"""

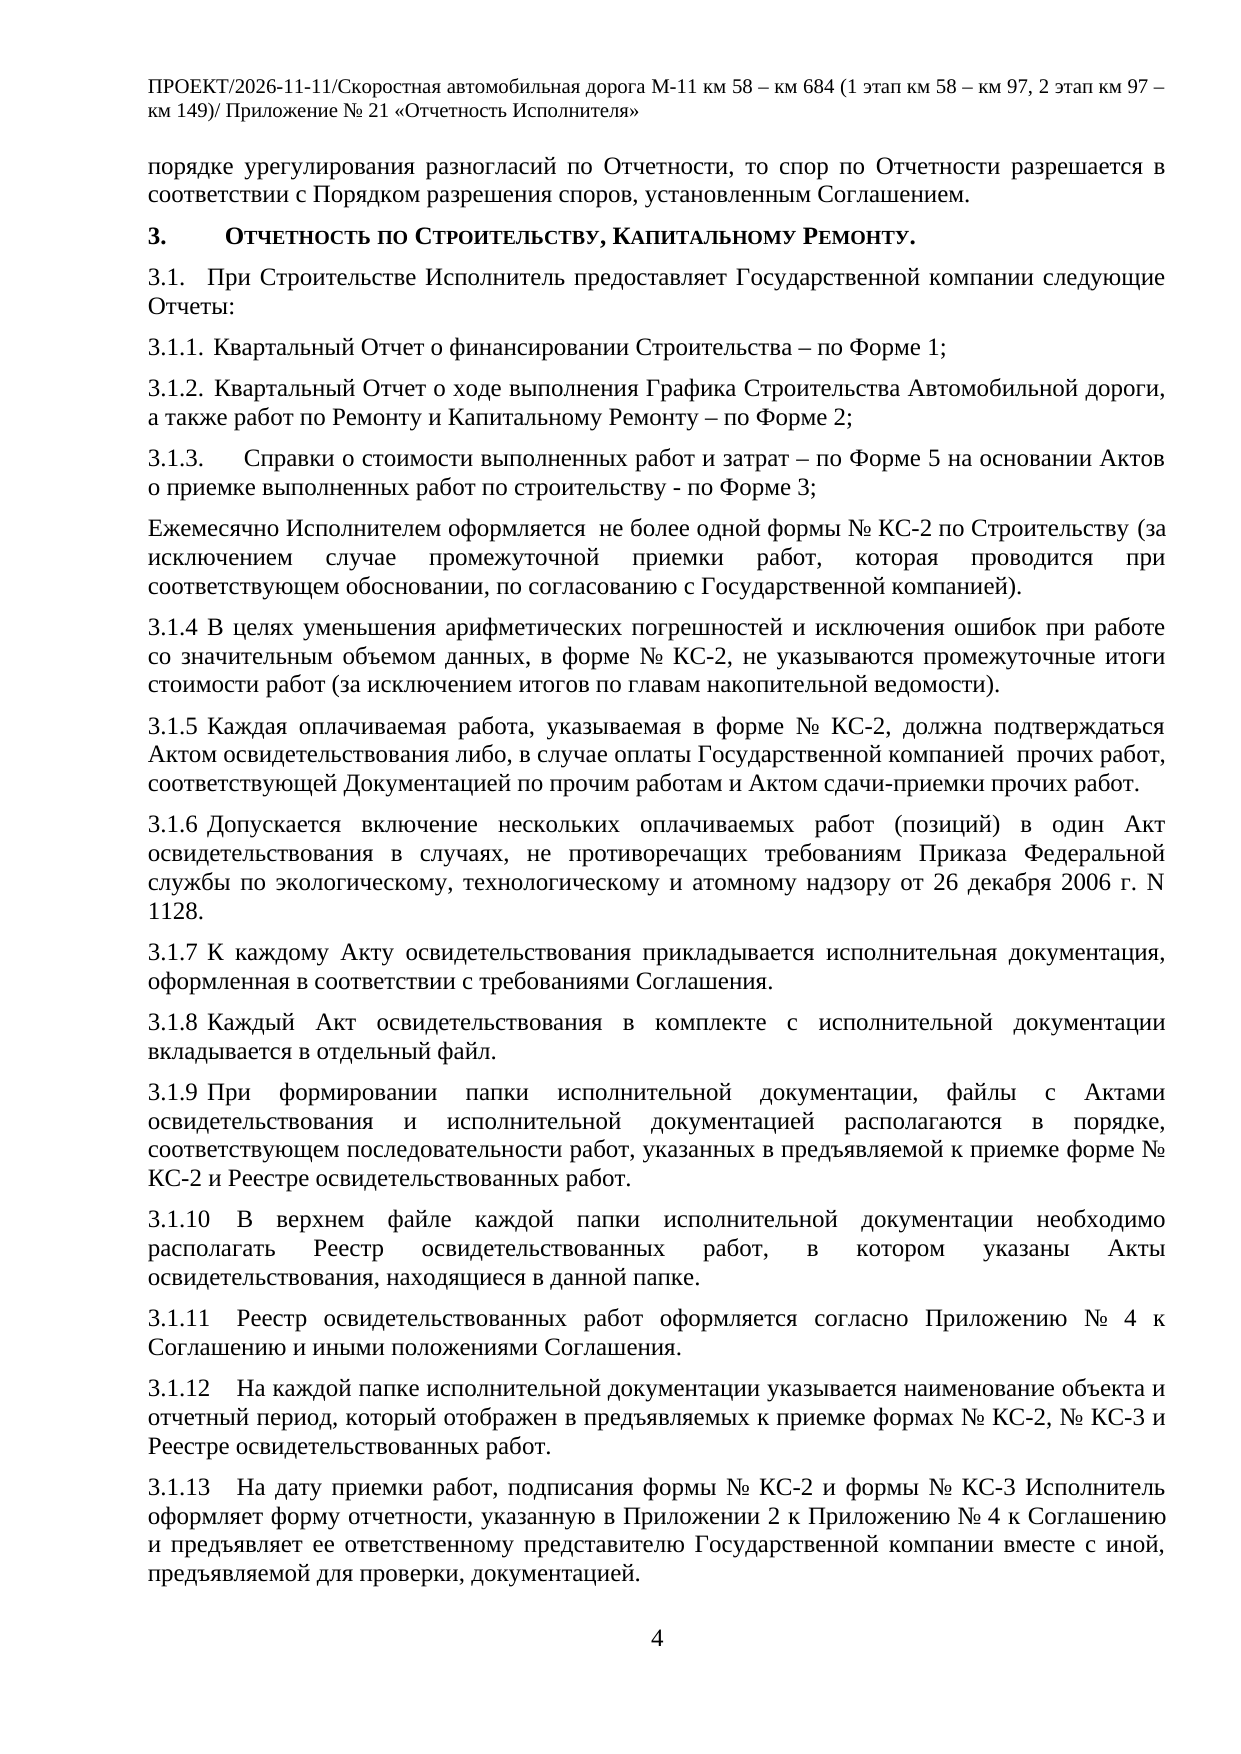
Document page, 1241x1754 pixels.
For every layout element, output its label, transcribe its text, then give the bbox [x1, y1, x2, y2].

text 3.1.2. Квартальный Отчет о ходе выполнения Графика Строительства Автомобильной дороги, а также работ по Ремонту и Капитальному Ремонту – по Форме 2; [148, 373, 1166, 431]
text 3.1. При Строительстве Исполнитель предоставляет Государственной компании следующие Отчеты: [148, 262, 1166, 319]
list При формировании папки исполнительной документации, файлы с Актами освидетельствования и исполнительной документацией располагаются в порядке, соответствующем последовательности работ, указанных в предъявляемой к приемке форме № КС-2 и Реестре освидетельствованных работ. [148, 1077, 1166, 1192]
list К каждому Акту освидетельствования прикладывается исполнительная документация, оформленная в соответствии с требованиями Соглашения. [148, 937, 1166, 994]
list Ежемесячно Исполнителем оформляется не более одной формы № КС-2 по Строительству (за исключением случае промежуточной приемки работ, которая проводится при соответствующем обосновании, по согласованию с Государственной компанией). [148, 513, 1166, 599]
list Каждая оплачиваемая работа, указываемая в форме № КС-2, должна подтверждаться Актом освидетельствования либо, в случае оплаты Государственной компанией прочих работ, соответствующей Документацией по прочим работам и Актом сдачи-приемки прочих работ. [148, 711, 1166, 797]
list На дату приемки работ, подписания формы № КС-2 и формы № КС-3 Исполнитель оформляет форму отчетности, указанную в Приложении 2 к Приложению № 4 к Соглашению и предъявляет ее ответственному представителю Государственной компании вместе с иной, предъявляемой для проверки, документацией. [148, 1472, 1166, 1587]
list На каждой папке исполнительной документации указывается наименование объекта и отчетный период, который отображен в предъявляемых к приемке формах № КС-2, № КС-3 и Реестре освидетельствованных работ. [148, 1373, 1166, 1459]
list Отчетность по Строительству, Капитальному Ремонту. [148, 221, 1166, 249]
list В верхнем файле каждой папки исполнительной документации необходимо располагать Реестр освидетельствованных работ, в котором указаны Акты освидетельствования, находящиеся в данной папке. [148, 1204, 1166, 1291]
text 3.1.1. Квартальный Отчет о финансировании Строительства – по Форме 1; [148, 332, 1166, 361]
list Реестр освидетельствованных работ оформляется согласно Приложению № 4 к Соглашению и иными положениями Соглашения. [148, 1303, 1166, 1361]
list Допускается включение нескольких оплачиваемых работ (позиций) в один Акт освидетельствования в случаях, не противоречащих требованиям Приказа Федеральной службы по экологическому, технологическому и атомному надзору от 26 декабря 2006 г. N 1128. [148, 809, 1166, 924]
list Каждый Акт освидетельствования в комплекте с исполнительной документации вкладывается в отдельный файл. [148, 1007, 1166, 1064]
list В целях уменьшения арифметических погрешностей и исключения ошибок при работе со значительным объемом данных, в форме № КС-2, не указываются промежуточные итоги стоимости работ (за исключением итогов по главам накопительной ведомости). [148, 612, 1166, 698]
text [148, 151, 1166, 208]
list 3.1.3. Справки о стоимости выполненных работ и затрат – по Форме 5 на основании Актов о приемке выполненных работ по строительству - по Форме 3; [148, 443, 1166, 501]
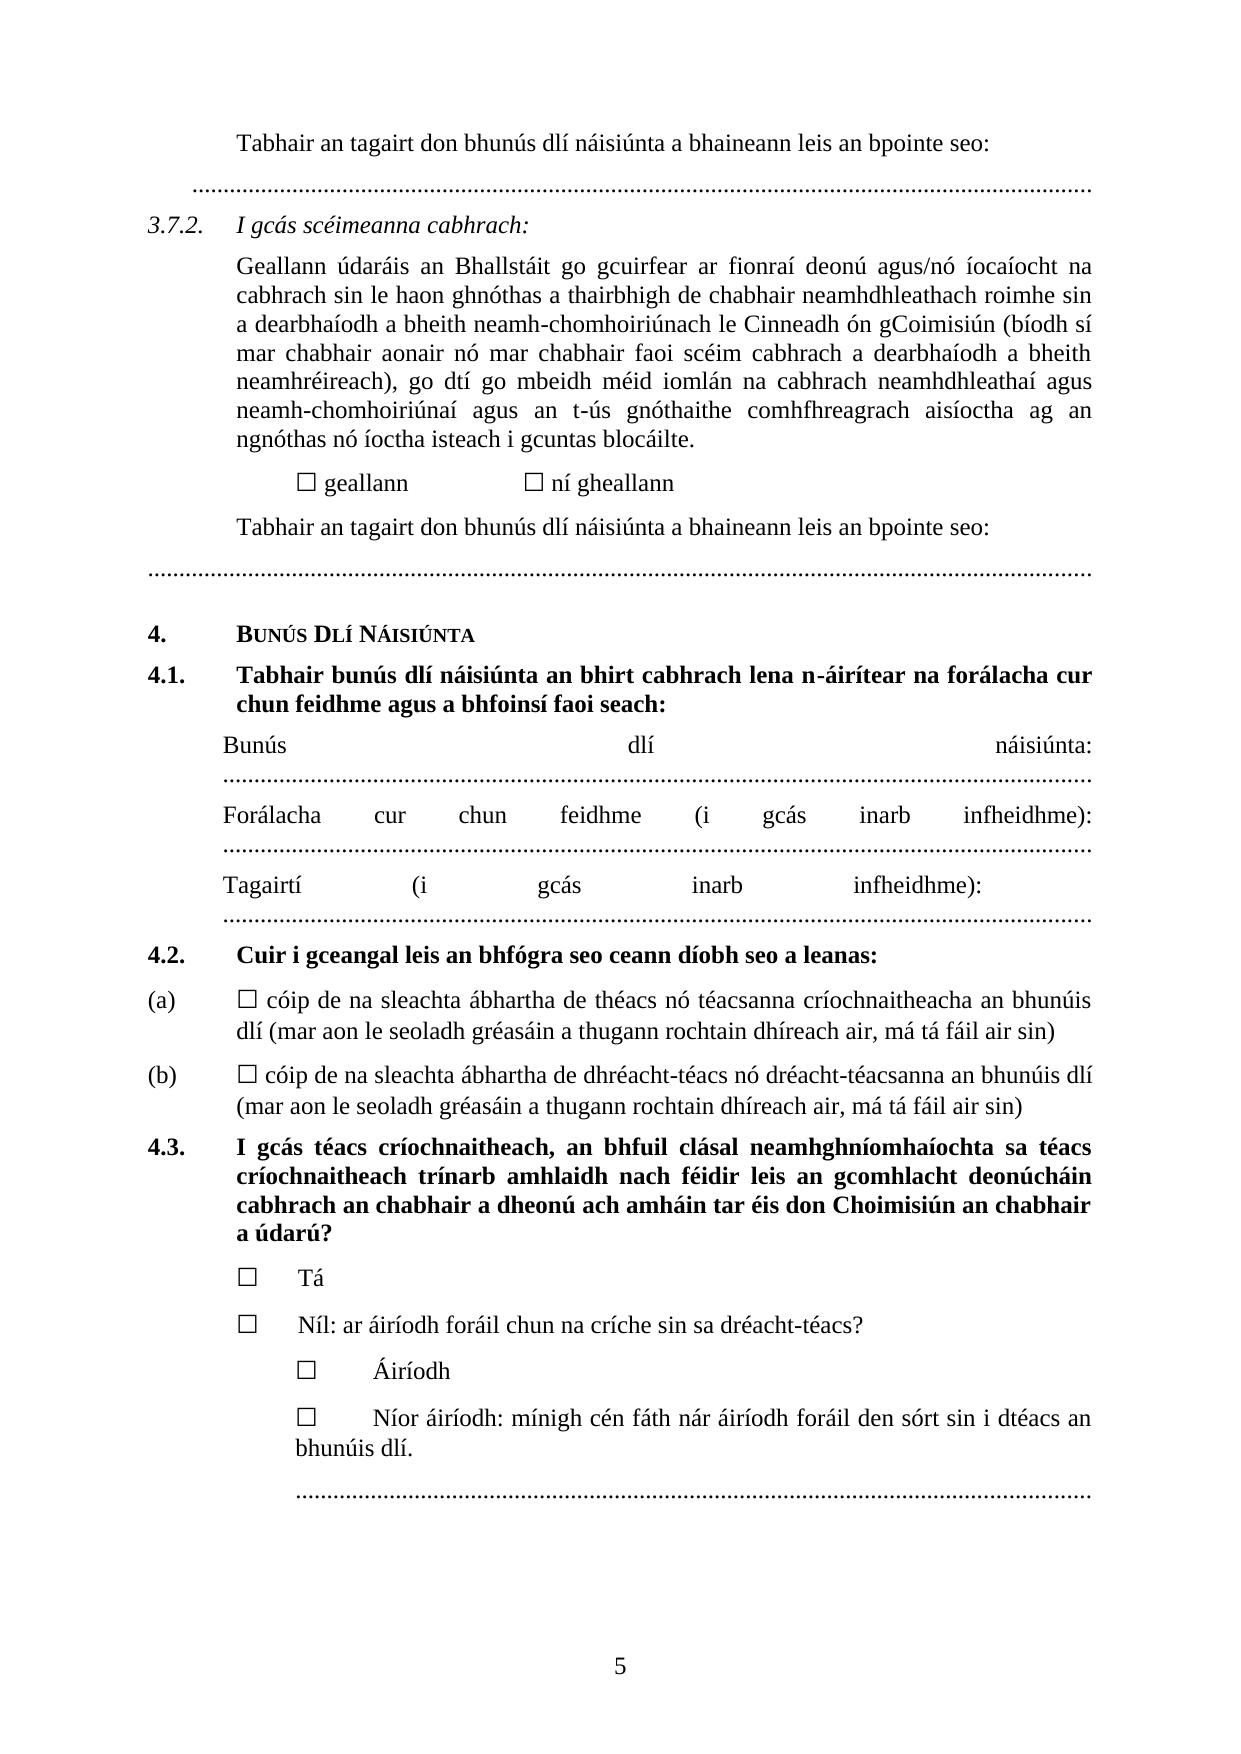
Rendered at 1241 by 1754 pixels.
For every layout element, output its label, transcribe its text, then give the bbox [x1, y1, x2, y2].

text Geallann údaráis an Bhallstáit go gcuirfear ar fionraí deonú agus/nó íocaíocht na cabhrach sin le haon ghnóthas a thairbhigh de chabhair neamhdhleathach roimhe sin a dearbhaíodh a bheith neamh‑chomhoiriúnach le Cinneadh ón gCoimisiún (bíodh sí mar chabhair aonair nó mar chabhair faoi scéim cabhrach a dearbhaíodh a bheith neamhréireach), go dtí go mbeidh méid iomlán na cabhrach neamhdhleathaí agus neamh‑chomhoiriúnaí agus an t‑ús gnóthaithe comhfhreagrach aisíoctha ag an ngnóthas nó íoctha isteach i gcuntas blocáilte. [236, 251, 1093, 453]
text Níor áiríodh: mínigh cén fáth nár áiríodh foráil den sórt sin i dtéacs an bhunúis dlí. [295, 1399, 1093, 1462]
text Tá [236, 1260, 1093, 1294]
text Tagairtí (i gcás inarb infheidhme): [223, 870, 1093, 928]
subtitle 4.1. Tabhair bunús dlí náisiúnta an bhirt cabhrach lena n‑áirítear na forálacha cur chun feidhme agus a bhfoinsí faoi seach: [148, 660, 1093, 718]
text Níl: ar áiríodh foráil chun na críche sin sa dréacht‑téacs? [236, 1306, 1093, 1340]
text (a) cóip de na sleachta ábhartha de théacs nó téacsanna críochnaitheacha an bhunúis dlí (mar aon le seoladh gréasáin a thugann rochtain dhíreach air, má tá fáil air sin) [148, 982, 1093, 1044]
text (b) cóip de na sleachta ábhartha de dhréacht‑téacs nó dréacht‑téacsanna an bhunúis dlí (mar aon le seoladh gréasáin a thugann rochtain dhíreach air, má tá fáil air sin) [148, 1057, 1093, 1120]
text geallann ní gheallann [295, 465, 1093, 499]
subtitle 4. Bunús Dlí Náisiúnta [148, 619, 1093, 648]
text Tabhair an tagairt don bhunús dlí náisiúnta a bhaineann leis an bpointe seo: [236, 128, 1093, 156]
text Forálacha cur chun feidhme (i gcás inarb infheidhme): [223, 800, 1093, 858]
text Áiríodh [295, 1353, 1093, 1387]
text Tabhair an tagairt don bhunús dlí náisiúnta a bhaineann leis an bpointe seo: [236, 512, 1093, 540]
text Bunús dlí náisiúnta: [223, 730, 1093, 788]
subtitle 3.7.2. I gcás scéimeanna cabhrach: [148, 210, 1093, 239]
subtitle 4.2. Cuir i gceangal leis an bhfógra seo ceann díobh seo a leanas: [148, 940, 1093, 969]
subtitle 4.3. I gcás téacs críochnaitheach, an bhfuil clásal neamhghníomhaíochta sa téacs críochnaitheach trínarb amhlaidh nach féidir leis an gcomhlacht deonúcháin cabhrach an chabhair a dheonú ach amháin tar éis don Choimisiún an chabhair a údarú? [148, 1132, 1093, 1247]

"""

If a line above includes the string "gcás", pick it out.

▶ **RESULT OF THE TASK**:
text Tagairtí (i gcás inarb infheidhme): [223, 870, 1093, 928]
text Forálacha cur chun feidhme (i gcás inarb infheidhme): [223, 800, 1093, 858]
subtitle 3.7.2. I gcás scéimeanna cabhrach: [148, 210, 1093, 239]
subtitle 4.3. I gcás téacs críochnaitheach, an bhfuil clásal neamhghníomhaíochta sa téacs críochnaitheach trínarb amhlaidh nach féidir leis an gcomhlacht deonúcháin cabhrach an chabhair a dheonú ach amháin tar éis don Choimisiún an chabhair a údarú? [148, 1132, 1093, 1247]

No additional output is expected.